Somma J, Donner A, Zomorodi K, Sladen R, Ramsay J, Geller E, Shafer S L
Department of Anesthesia, Stanford University, California, USA.
Anesthesiology. 1998 Dec;89(6):1430-43. doi: 10.1097/00000542-199812000-00021.
Midazolam is used commonly for sedation in the surgical intensive care unit. A suboptimal dosing regimen may lead to relative overdosing, which could result in delayed extubation and increased cost. This multicenter trial characterized midazolam pharmacodynamics in patients recovering from coronary artery bypass grafting.
Three centers enrolled 90 patients undergoing coronary artery bypass grafting. All patients received sufentanil and midazolam via target-controlled infusion. After surgery, midazolam was titrated to a Ramsay sedation score of 5 for 2 h and then decreased to maintain a sedation score of 3 or 4 for at least another 4 h. Pharmacodynamic parameters were derived using NONMEM. The model was cross-validated to test performance.

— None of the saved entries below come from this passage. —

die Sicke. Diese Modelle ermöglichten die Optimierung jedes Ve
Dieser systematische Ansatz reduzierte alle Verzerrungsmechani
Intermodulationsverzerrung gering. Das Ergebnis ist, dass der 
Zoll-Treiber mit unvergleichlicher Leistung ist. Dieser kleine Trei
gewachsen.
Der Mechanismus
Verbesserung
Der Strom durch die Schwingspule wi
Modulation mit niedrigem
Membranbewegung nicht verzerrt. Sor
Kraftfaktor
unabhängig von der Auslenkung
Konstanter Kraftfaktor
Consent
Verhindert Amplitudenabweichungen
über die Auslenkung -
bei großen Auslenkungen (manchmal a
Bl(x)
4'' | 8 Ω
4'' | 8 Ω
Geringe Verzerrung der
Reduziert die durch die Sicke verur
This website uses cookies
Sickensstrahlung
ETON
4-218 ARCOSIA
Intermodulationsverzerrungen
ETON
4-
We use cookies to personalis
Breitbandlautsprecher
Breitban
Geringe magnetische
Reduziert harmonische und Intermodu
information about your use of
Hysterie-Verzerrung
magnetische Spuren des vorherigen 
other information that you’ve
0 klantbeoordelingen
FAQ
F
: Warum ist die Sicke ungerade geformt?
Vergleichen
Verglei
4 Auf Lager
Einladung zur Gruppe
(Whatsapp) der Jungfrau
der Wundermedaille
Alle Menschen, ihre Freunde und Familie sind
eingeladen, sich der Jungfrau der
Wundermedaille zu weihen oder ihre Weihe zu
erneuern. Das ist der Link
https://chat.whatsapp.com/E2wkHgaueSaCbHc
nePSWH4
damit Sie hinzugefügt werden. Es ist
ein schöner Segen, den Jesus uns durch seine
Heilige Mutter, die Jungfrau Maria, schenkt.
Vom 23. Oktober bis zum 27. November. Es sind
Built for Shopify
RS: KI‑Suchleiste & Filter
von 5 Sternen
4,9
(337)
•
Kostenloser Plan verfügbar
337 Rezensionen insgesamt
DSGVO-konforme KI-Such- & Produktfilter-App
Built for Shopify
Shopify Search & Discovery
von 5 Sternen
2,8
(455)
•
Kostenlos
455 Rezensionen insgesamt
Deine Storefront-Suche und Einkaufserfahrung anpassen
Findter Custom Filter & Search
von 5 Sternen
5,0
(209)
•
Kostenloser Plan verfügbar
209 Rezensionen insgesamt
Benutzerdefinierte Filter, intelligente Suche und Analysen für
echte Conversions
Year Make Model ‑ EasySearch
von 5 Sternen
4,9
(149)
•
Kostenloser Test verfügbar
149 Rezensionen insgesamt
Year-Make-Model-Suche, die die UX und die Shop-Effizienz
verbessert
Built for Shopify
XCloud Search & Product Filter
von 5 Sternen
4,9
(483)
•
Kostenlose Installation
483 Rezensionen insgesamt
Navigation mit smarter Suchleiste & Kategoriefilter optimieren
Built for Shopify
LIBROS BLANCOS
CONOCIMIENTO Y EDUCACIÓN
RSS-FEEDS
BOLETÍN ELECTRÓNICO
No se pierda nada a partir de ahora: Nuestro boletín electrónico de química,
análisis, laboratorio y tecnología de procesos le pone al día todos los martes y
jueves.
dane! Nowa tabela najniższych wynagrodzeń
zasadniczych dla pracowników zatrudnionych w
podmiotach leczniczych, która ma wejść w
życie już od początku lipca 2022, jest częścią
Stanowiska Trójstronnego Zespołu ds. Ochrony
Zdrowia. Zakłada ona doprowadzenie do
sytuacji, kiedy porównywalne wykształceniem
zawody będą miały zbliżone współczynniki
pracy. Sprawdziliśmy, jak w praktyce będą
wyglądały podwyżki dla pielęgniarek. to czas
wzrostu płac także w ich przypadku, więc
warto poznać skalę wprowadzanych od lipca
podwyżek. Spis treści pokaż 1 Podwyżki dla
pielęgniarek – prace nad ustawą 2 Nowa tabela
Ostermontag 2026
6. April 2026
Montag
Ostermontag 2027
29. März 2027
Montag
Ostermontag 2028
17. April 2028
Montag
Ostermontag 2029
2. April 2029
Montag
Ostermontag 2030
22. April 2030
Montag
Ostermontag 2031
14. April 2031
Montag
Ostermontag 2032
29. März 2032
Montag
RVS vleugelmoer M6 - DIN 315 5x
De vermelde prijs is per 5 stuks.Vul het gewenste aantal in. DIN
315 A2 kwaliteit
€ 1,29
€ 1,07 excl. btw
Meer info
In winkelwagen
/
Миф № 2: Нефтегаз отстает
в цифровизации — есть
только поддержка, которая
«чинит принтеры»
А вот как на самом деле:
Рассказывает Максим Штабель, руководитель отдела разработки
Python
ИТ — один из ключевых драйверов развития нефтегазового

The probability of a given level of sedation was related to the midazolam concentration by this equation: P(Sedation > or = ss) = Cn/(Cn + C(50,ss)n), where ss is the sedation score, C is the sum of the midazolam concentration and a term reflecting the dissipating effect of anesthesia: C = [midazolam] + theta x e(-Kt), where theta = 256 ng/ml and K = 0.19 h(-1). C(50,ss) values for Ramsay scores of 2 to 6 were 5.7, 71, 171, 260, and 659 ng/ml, respectively. The model predicted 57% of the data points correctly and 88% within one sedation score.
Despite previous reports of high interindividual variability in midazolam pharmacodynamics in patients in the surgical intensive care unit, these cross-validation results suggest that, when midazolam is administered using a target-controlled infusion device, the level of sedation can be predicted within 1 sedation score in 88% of patients based on the target midazolam concentration and the time since the conclusion of the anesthetic.
咪达唑仑常用于外科重症监护病房的镇静。给药方案欠佳可能导致相对过量用药,进而可能导致拔管延迟及费用增加。这项多中心试验对冠状动脉搭桥术后患者的咪达唑仑药效学进行了特征描述。
三个中心纳入了90例行冠状动脉搭桥术的患者。所有患者均通过靶控输注接受舒芬太尼和咪达唑仑。术后,将咪达唑仑滴定至Ramsay镇静评分5分并维持2小时,然后减量以至少再维持3或4分的镇静评分4小时。使用NONMEM得出药效学参数。对模型进行交叉验证以测试性能。
通过以下公式,特定镇静水平的概率与咪达唑仑浓度相关:P(镇静≥ss)=Cn/(Cn + C(50,ss)n),其中ss为镇静评分,C为咪达唑仑浓度与反映麻醉消散效应的一项之和:C = [咪达唑仑] + θ×e(-Kt),其中θ = 256 ng/ml且K = 0.19 h(-1)。Ramsay评分2至6分的C(50,ss)值分别为5.7、71、171、260和659 ng/ml。该模型正确预测了57%的数据点,在一个镇静评分范围内正确预测了88%的数据点。
尽管此前有报道称外科重症监护病房患者的咪达唑仑药效学存在高度个体间变异性,但这些交叉验证结果表明,当使用靶控输注装置给予咪达唑仑时,基于靶控咪达唑仑浓度和麻醉结束后的时间,88%的患者的镇静水平可在1个镇静评分范围内预测。